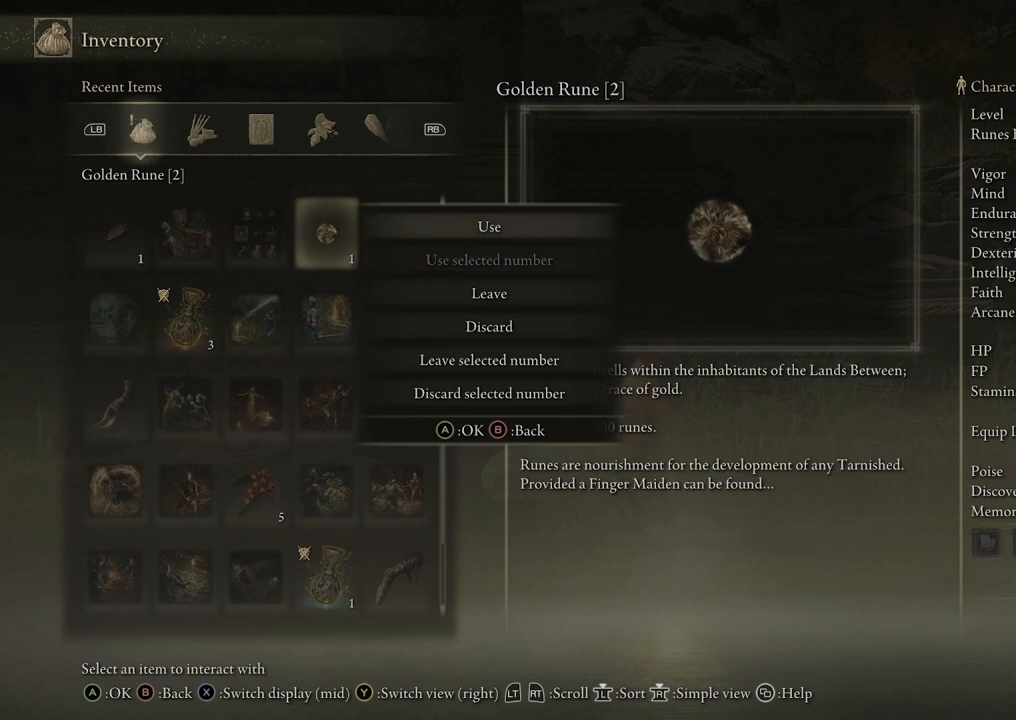
{"buttons": [], "left_stick": "center", "right_stick": "center", "events": [[183, "A", "down"], [300, "A", "up"]]}
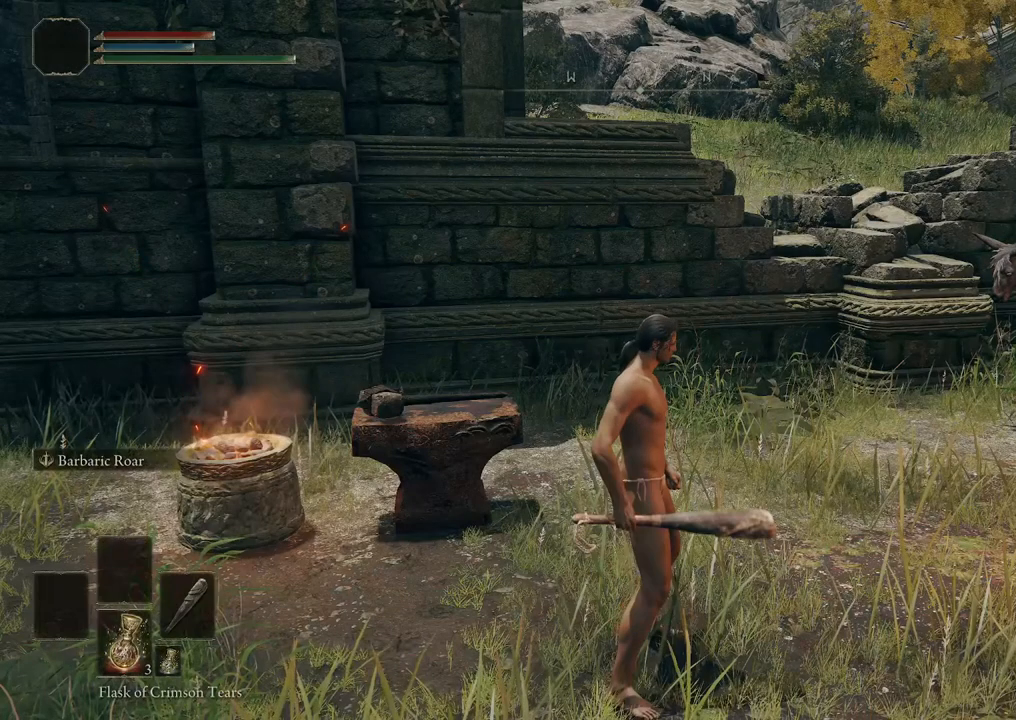
{"buttons": [], "left_stick": "center", "right_stick": "right", "events": [[500, "right_stick", "right"]]}
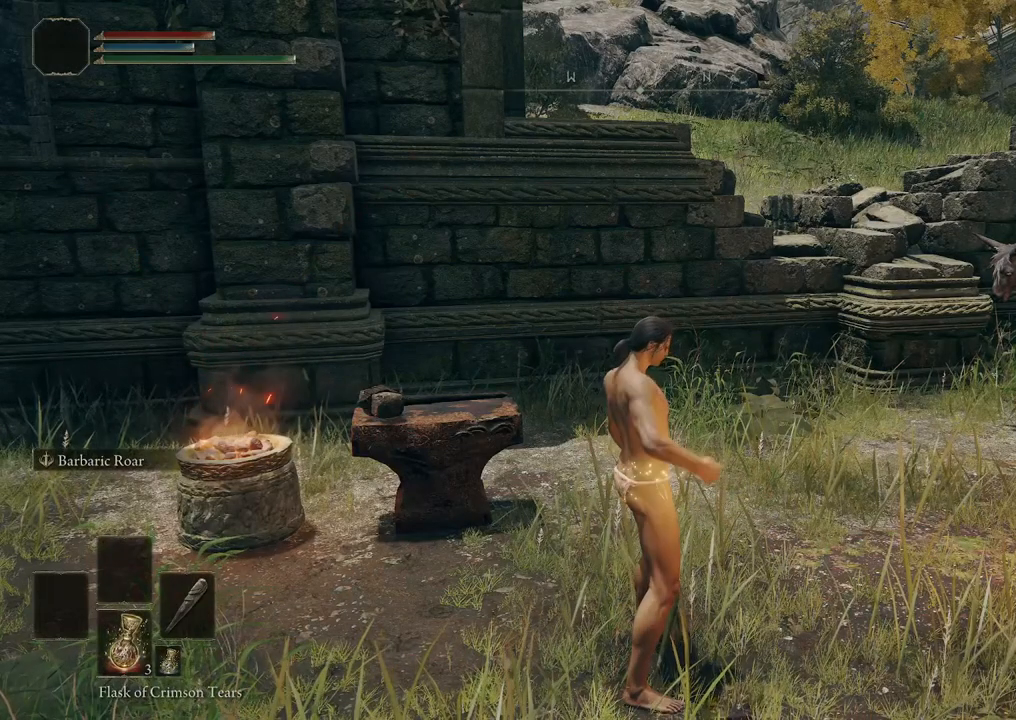
{"buttons": [], "left_stick": "center", "right_stick": "center", "events": [[267, "right_stick", "center"]]}
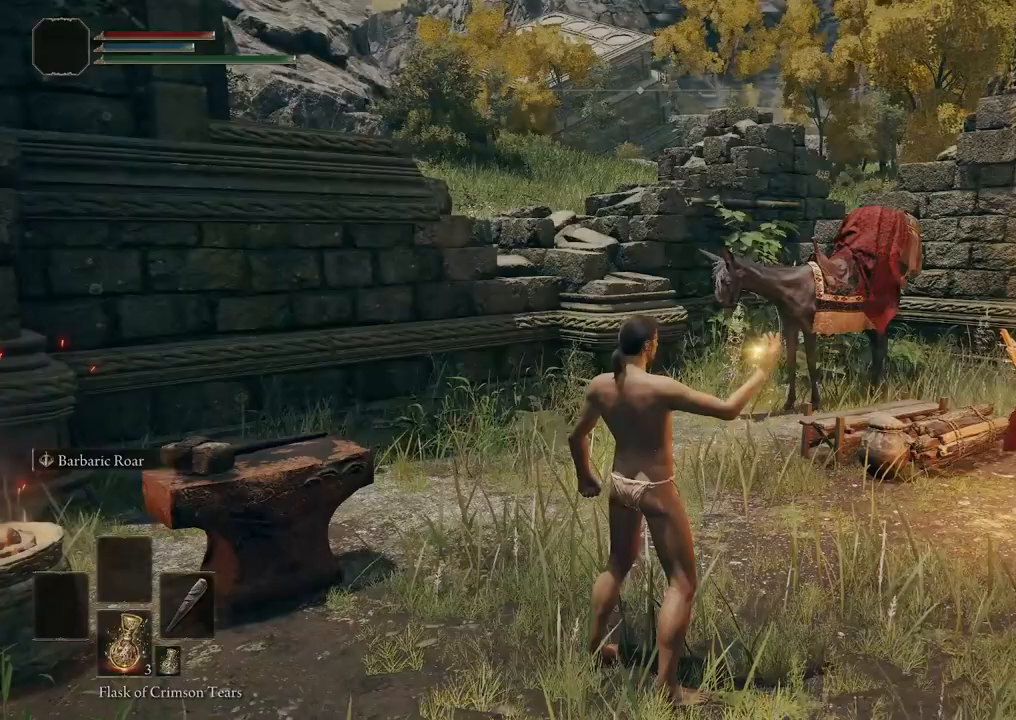
{"buttons": [], "left_stick": "center", "right_stick": "center", "events": []}
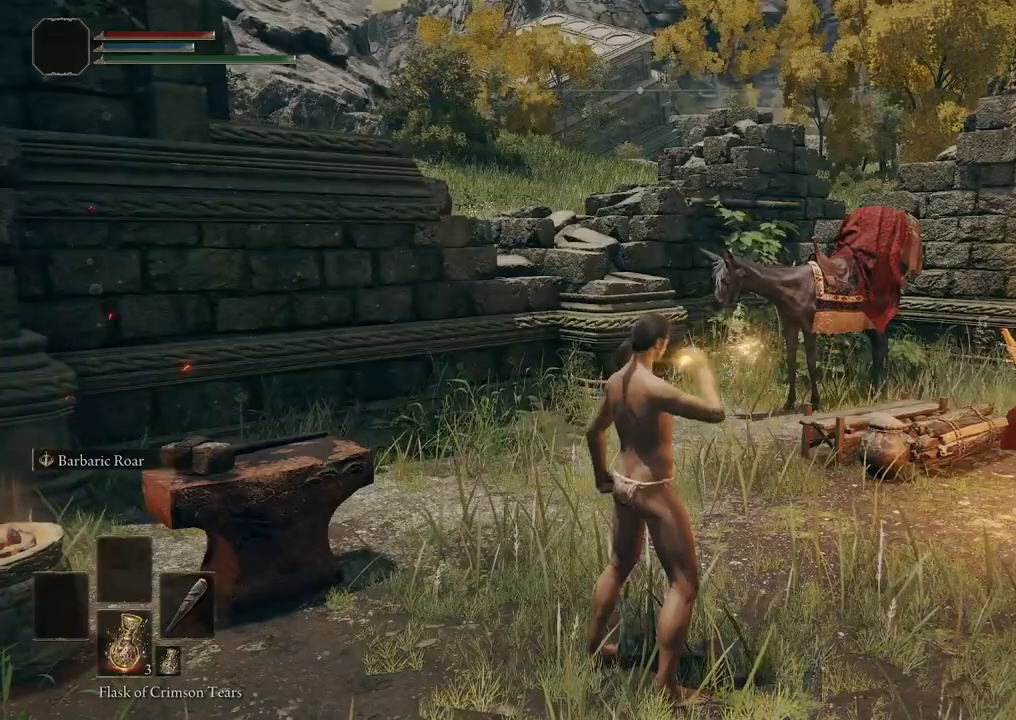
{"buttons": [], "left_stick": "center", "right_stick": "center", "events": []}
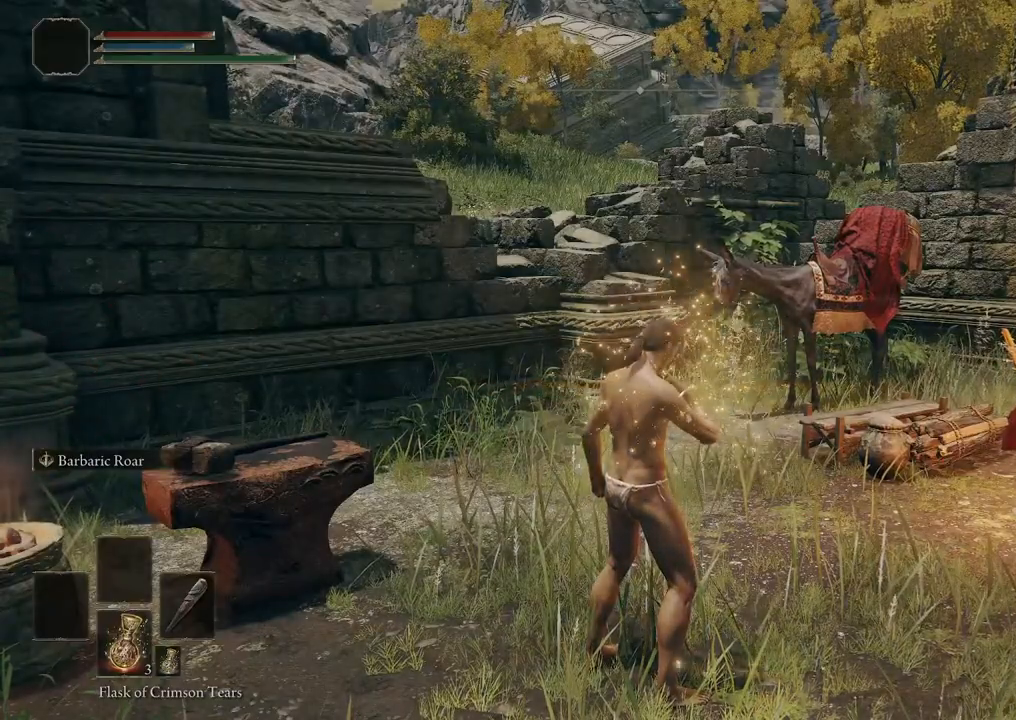
{"buttons": [], "left_stick": "center", "right_stick": "center", "events": []}
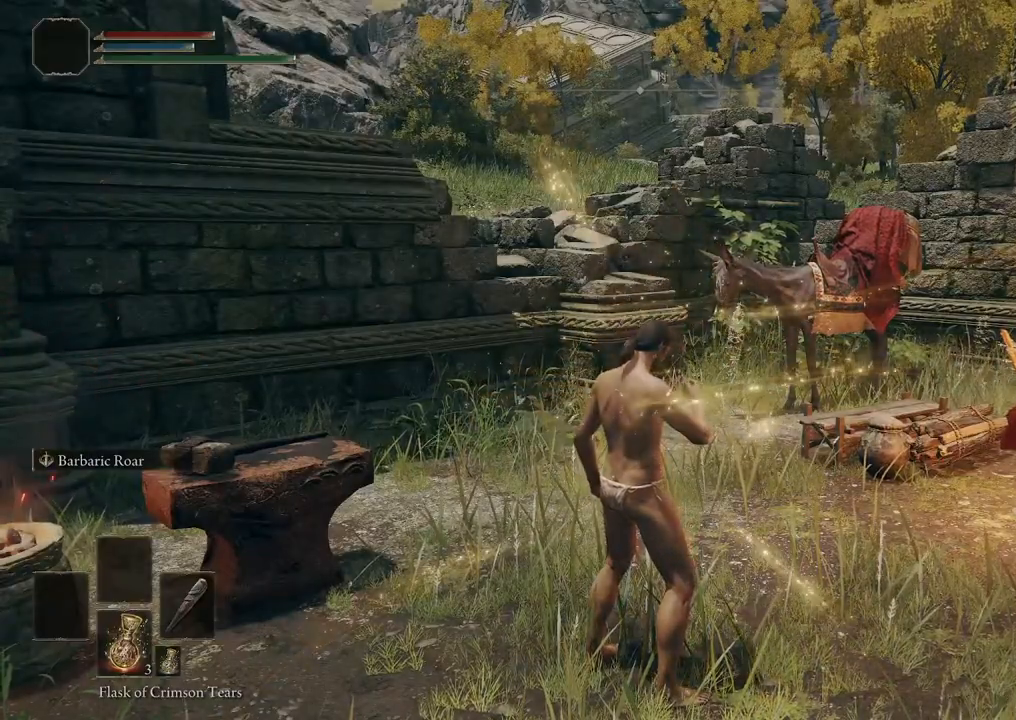
{"buttons": [], "left_stick": "center", "right_stick": "center", "events": []}
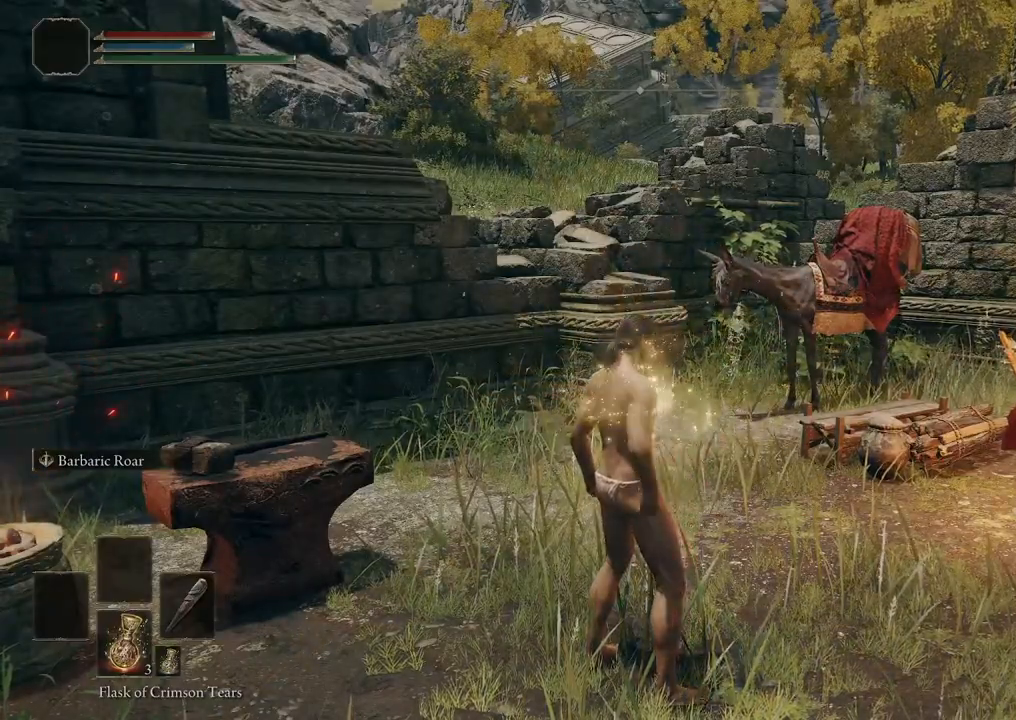
{"buttons": [], "left_stick": "center", "right_stick": "center", "events": []}
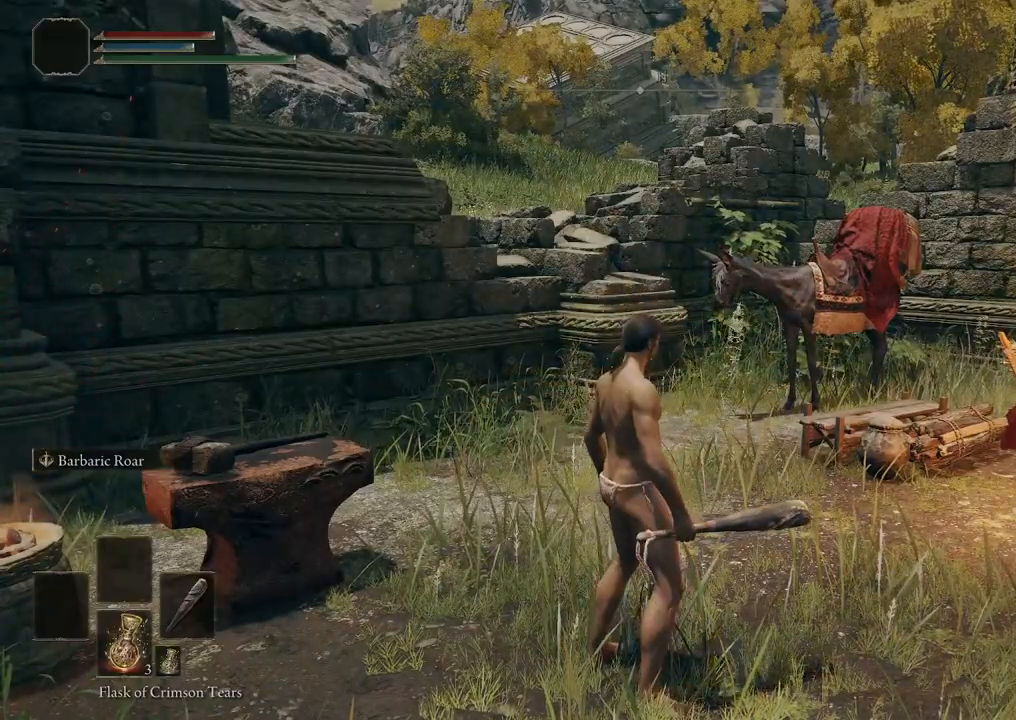
{"buttons": [], "left_stick": "center", "right_stick": "right", "events": [[300, "right_stick", "right"]]}
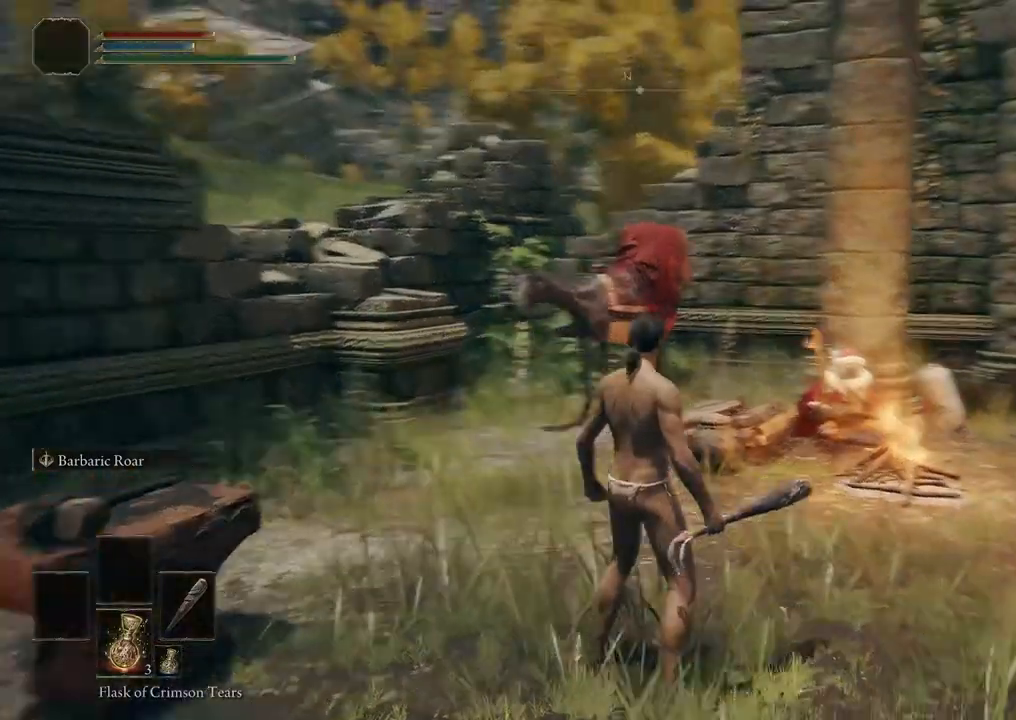
{"buttons": [], "left_stick": "center", "right_stick": "center", "events": [[67, "right_stick", "center"]]}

→ **ASSIGNED TASK**
Wherever the listing shows a picture, omit it and output the rest exactly as given.

→ **RESULT FOR THIS EXERCISE**
{"buttons": [], "left_stick": "center", "right_stick": "center", "events": [[183, "A", "down"], [300, "A", "up"]]}
{"buttons": [], "left_stick": "center", "right_stick": "right", "events": [[500, "right_stick", "right"]]}
{"buttons": [], "left_stick": "center", "right_stick": "center", "events": [[267, "right_stick", "center"]]}
{"buttons": [], "left_stick": "center", "right_stick": "center", "events": []}
{"buttons": [], "left_stick": "center", "right_stick": "center", "events": []}
{"buttons": [], "left_stick": "center", "right_stick": "center", "events": []}
{"buttons": [], "left_stick": "center", "right_stick": "center", "events": []}
{"buttons": [], "left_stick": "center", "right_stick": "center", "events": []}
{"buttons": [], "left_stick": "center", "right_stick": "right", "events": [[300, "right_stick", "right"]]}
{"buttons": [], "left_stick": "center", "right_stick": "center", "events": [[67, "right_stick", "center"]]}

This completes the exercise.